Eine ausführliche Befragung der Genossin Deutschmann durch die VP war zu diesem Zeitpunkt nicht möglich, weil sie die Vertreter der Kripo stehen ließ und schlafen ging. Bei den Angehörigen der VP löste diese »Handlungsweise eines führenden Funktionärs« eine negative Reaktion und starke Verbitterung aus.

In den Vernehmungen erklärte [Name 1], dass er die Genossin Deutschmann nur vom Sehen her kennt und weder ihren Namen noch ihre Tätigkeit weiß. Er habe lediglich beabsichtigt, mit ihr etwas zu trinken und evtl. intime Beziehungen aufzunehmen. Er hatte vorher bei seinem gegenüber der Genossin Deutschmann wohnenden Kollegen [Name 2] zusammen mit ihm, dessen Frau und dessen Bruder bereits größere Mengen Alkohol getrunken und beim Verlassen der Familie [Name 2] noch Licht im Hause der Genossin Deutschmann brennen sehen.

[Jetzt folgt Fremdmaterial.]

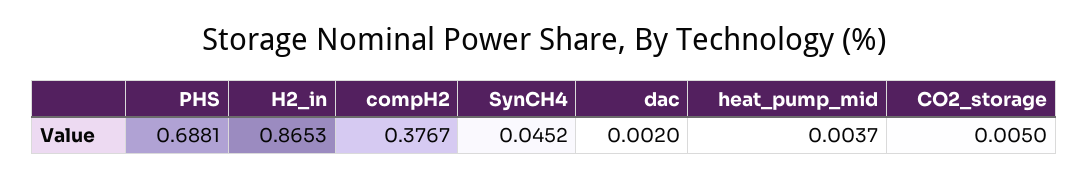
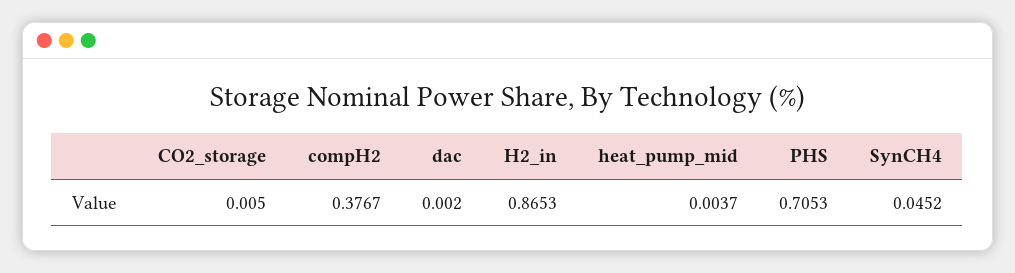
PHS: 0.6881 -> 0.7053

Zur Art des Kennenlernens der Genossin Deutschmann sagte [Name 1] aus:

Er habe die Genossin Deutschmann im Sommer 1961 während eines Besuches bei dem ihm bekannten Klempner [Name 3], der in unmittelbarer Nachbarschaft der Genossin Deutschmann wohnt, in ihrem Grundstück im Liegestuhl gesehen und Gefallen an ihr gefunden. Auf seine Frage, wer diese Dame sei, habe ihm [Name 3] erklärt, dass es sich um eine alleinstehende Frau handle, die dort mit ihrer Mutter wohnt. [Name 1] habe dann noch öfters gesehen, wie Genossin Deutschmann mit einem Pkw »Pobjeda« nach Hause gebracht wurde. Er vermutet deshalb, dass sie in irgendeinem Büro beschäftigt sein könnte.

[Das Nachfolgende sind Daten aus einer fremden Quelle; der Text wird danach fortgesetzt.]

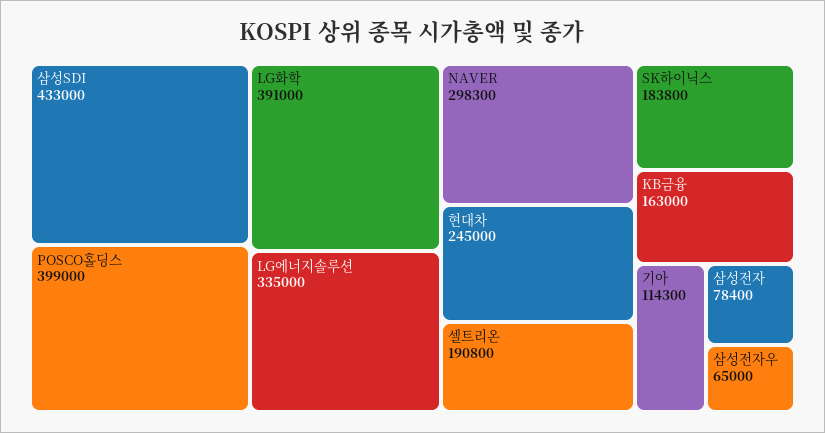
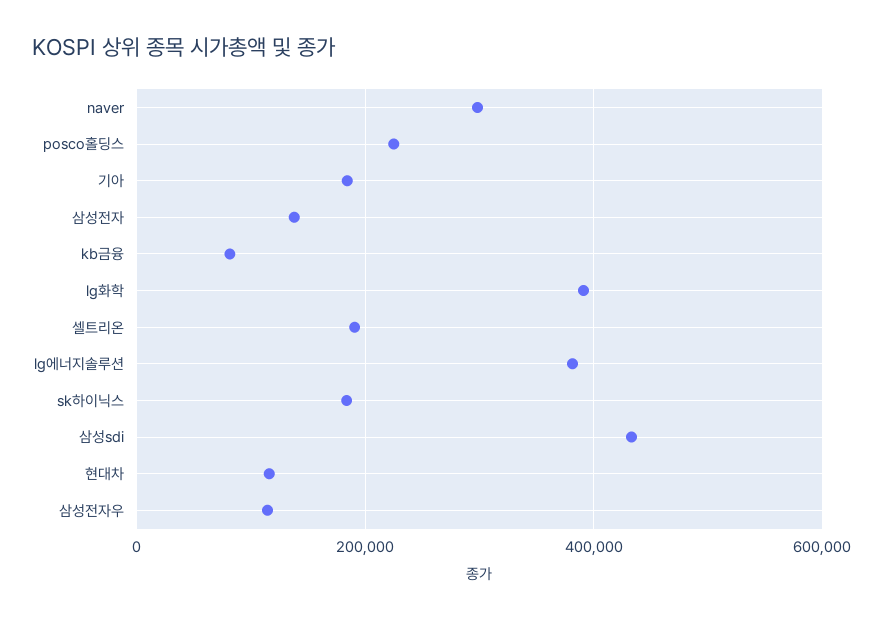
POSCO홀딩스: 399000 -> 220000
LG에너지솔루션: 335000 -> 380000
현대차: 245000 -> 120000
KB금융: 163000 -> 80000
기아: 114300 -> 180000
삼성전자: 78400 -> 140000
삼성전자우: 65000 -> 120000

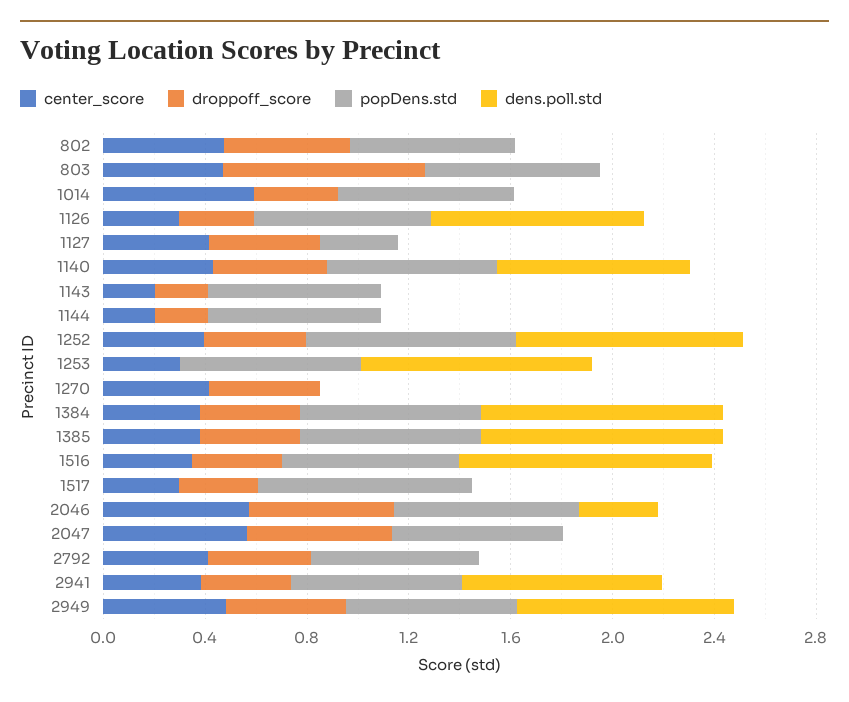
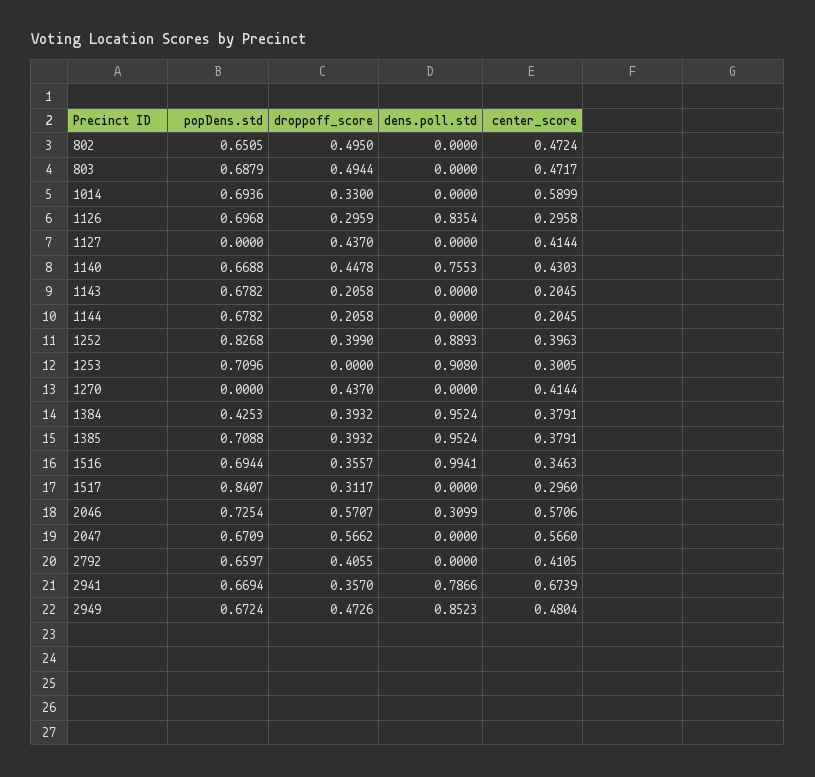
droppoff_score, 803: 0.8 -> 0.4944
popDens.std, 1127: 0.3 -> 0
popDens.std, 1384: 0.7 -> 0.4253
center_score, 2941: 0.4 -> 0.6739

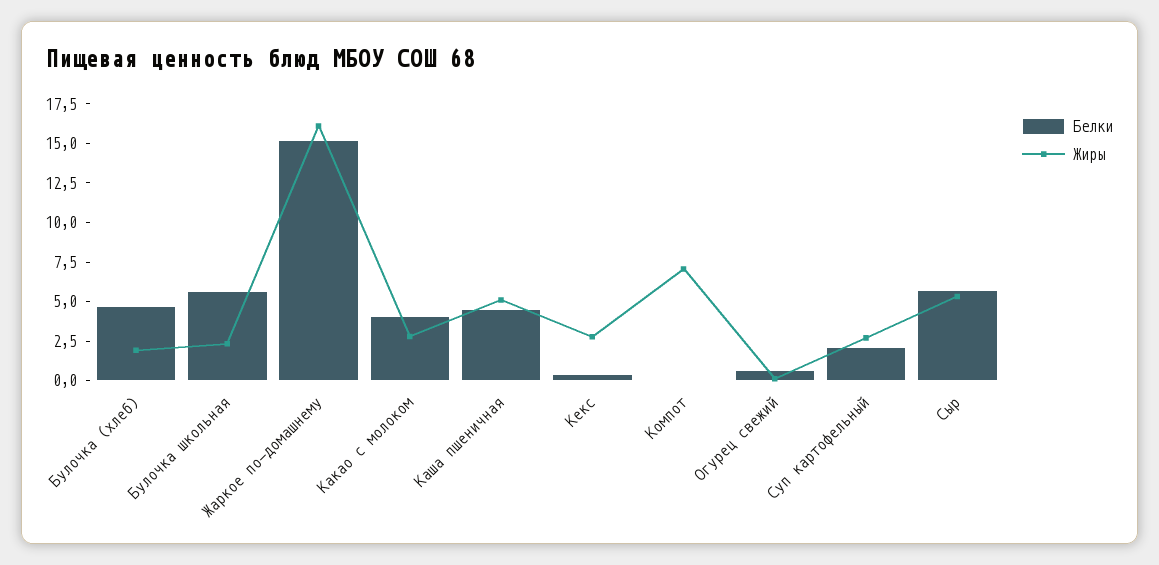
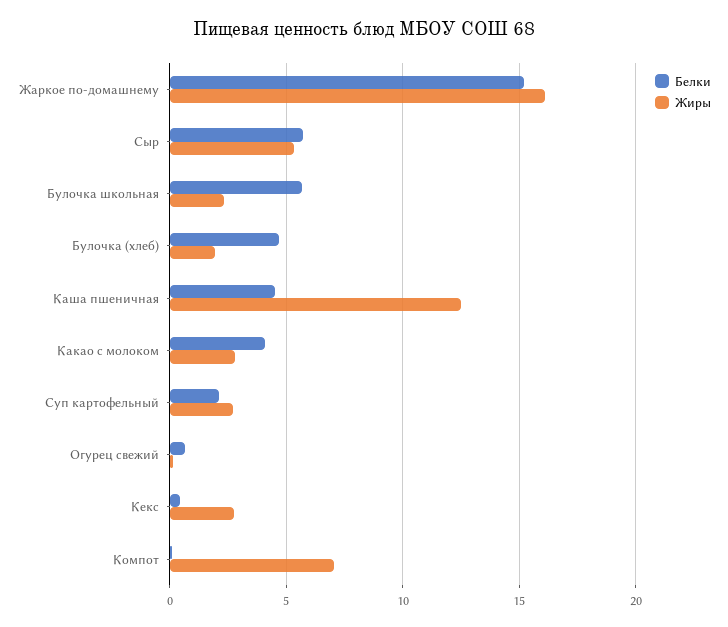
Жиры, Каша пшеничная: 5 -> 12.5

Bereits vor ca. drei Monaten kam es zu einem kurzen Wortwechsel zwischen [Name 1] und der Genossin Deutschmann, als [Name 1] angetrunken an dem Grundstück der Genossin Deutschmann vorbei lief und dabei von ihr gefragt wurde, »ob es geschmeckt« hätte. Dabei deutete [Name 1] an, dass er mit ihr auch einmal zusammen trinken würde, was aber die Genossin Deutschmann ablehnte, während ihre Mutter scherzhaft zustimmte.

Aufgrund der Funktion der Genossin Deutschmann wurde der Vorgang vom MfS weiter untersucht. Dabei könnten aber keinerlei andere Momente erarbeitet oder bewiesen werden und alle Überprüfungen und die Aussagen des [Name 1] stimmen vollinhaltlich mit dem oben geschilderten Sachverhalt überein. In der Untersuchung konnte auch kein Beweis dafür erbracht werden, dass die bei der Tatortbesichtigung gefundenen Gegenstände (1 Hobeleisen und 1 Schraubenschlüssel) mit der Tat in Zusammenhang stehen.

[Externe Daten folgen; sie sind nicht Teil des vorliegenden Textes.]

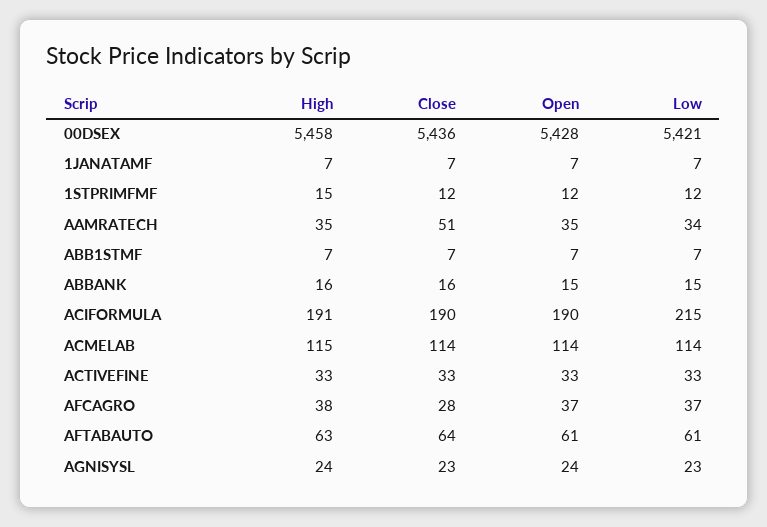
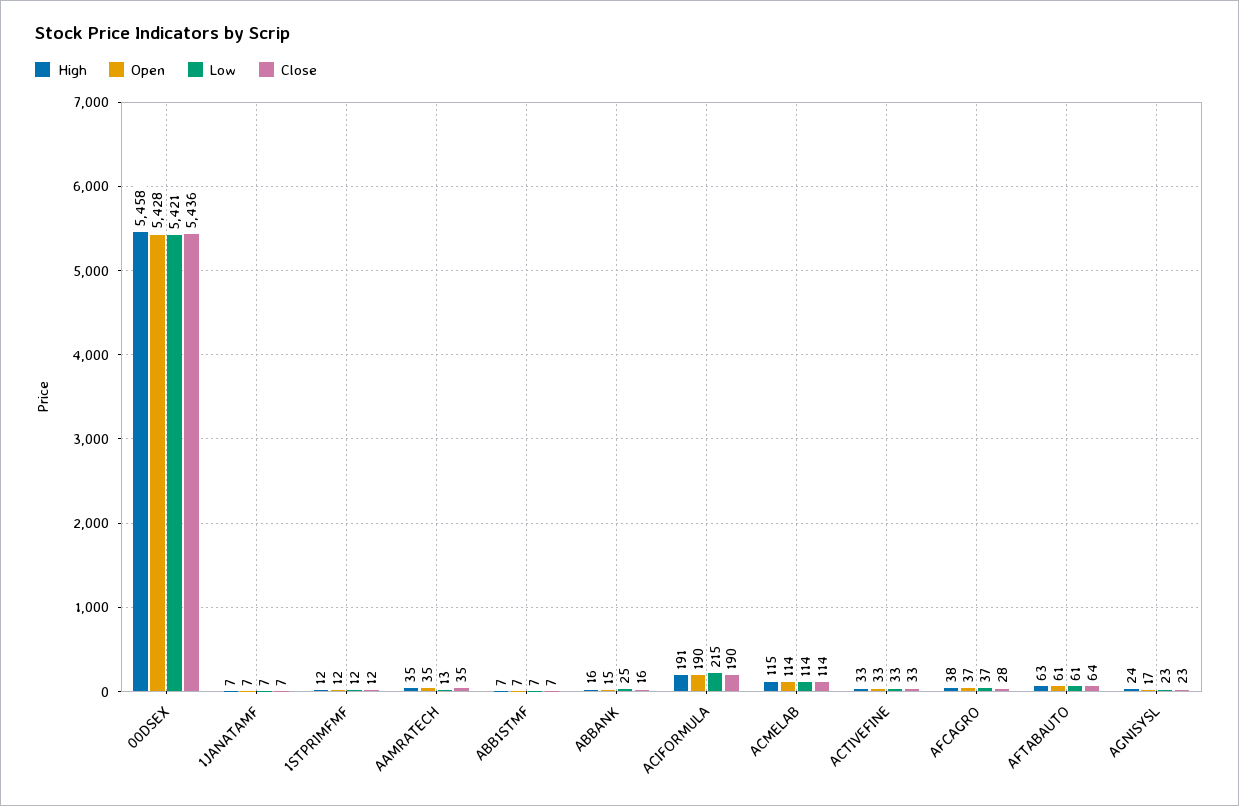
High, 1STPRIMFMF: 15 -> 12
Close, AAMRATECH: 51 -> 35
Low, AAMRATECH: 34 -> 13
Low, ABBANK: 15 -> 25
Open, AGNISYSL: 24 -> 17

[Name 1] trug diese Gegenstände in seiner schon beschädigten Aktentasche. Während der Schraubenschlüssel sein Eigentum ist, gehört das Hobeleisen zusammen mit einem weiteren Hobeleisen, das sich noch in der Tasche befand, dem [Name 4], der zusammen mit [Name 1] in einem Haus wohnt. [Name 1] erklärte, dass er die Hobeleisen auf seiner Arbeitsstelle für [Name 4] schleifen wollte. Eines davon und den Schraubenschlüssel habe er wahrscheinlich beim Abstellen der Tasche im Grundstück der Genossin Deutschmann verloren.

Da die Untersuchungen des MfS nicht den Beweis erbrachten, dass die vorgenannten Handlungen des [Name 1] staatsfeindlichen Charakter trugen oder auf seine politische Haltung zurückzuführen sind, er aber andererseits höchstens wegen groben Unfugs und ruhestörenden Lärms zu Belangen gewesen wäre und, da es sich strafrechtlich lediglich um eine Übertretung handelt, nur eine geringfügige Strafe erhalten hätte, wurde der Vorgang von der VP nach Rücksprache mit dem MfS eingestellt und [Name 1] entlassen. Die Überprüfungen durch das MfS hatten weiterhin ergeben, dass es sich bei [Name 1] um einen arbeitsamen und unbescholtenen Bürger handelt.

[Name 1] wird vom MfS weiter unter operativer Kontrolle gehalten, um auch aufzuklären, ob evtl. noch andere Gründe oder Umstände bei der Beurteilung seiner Handlungen in Betracht gezogen werden müssen.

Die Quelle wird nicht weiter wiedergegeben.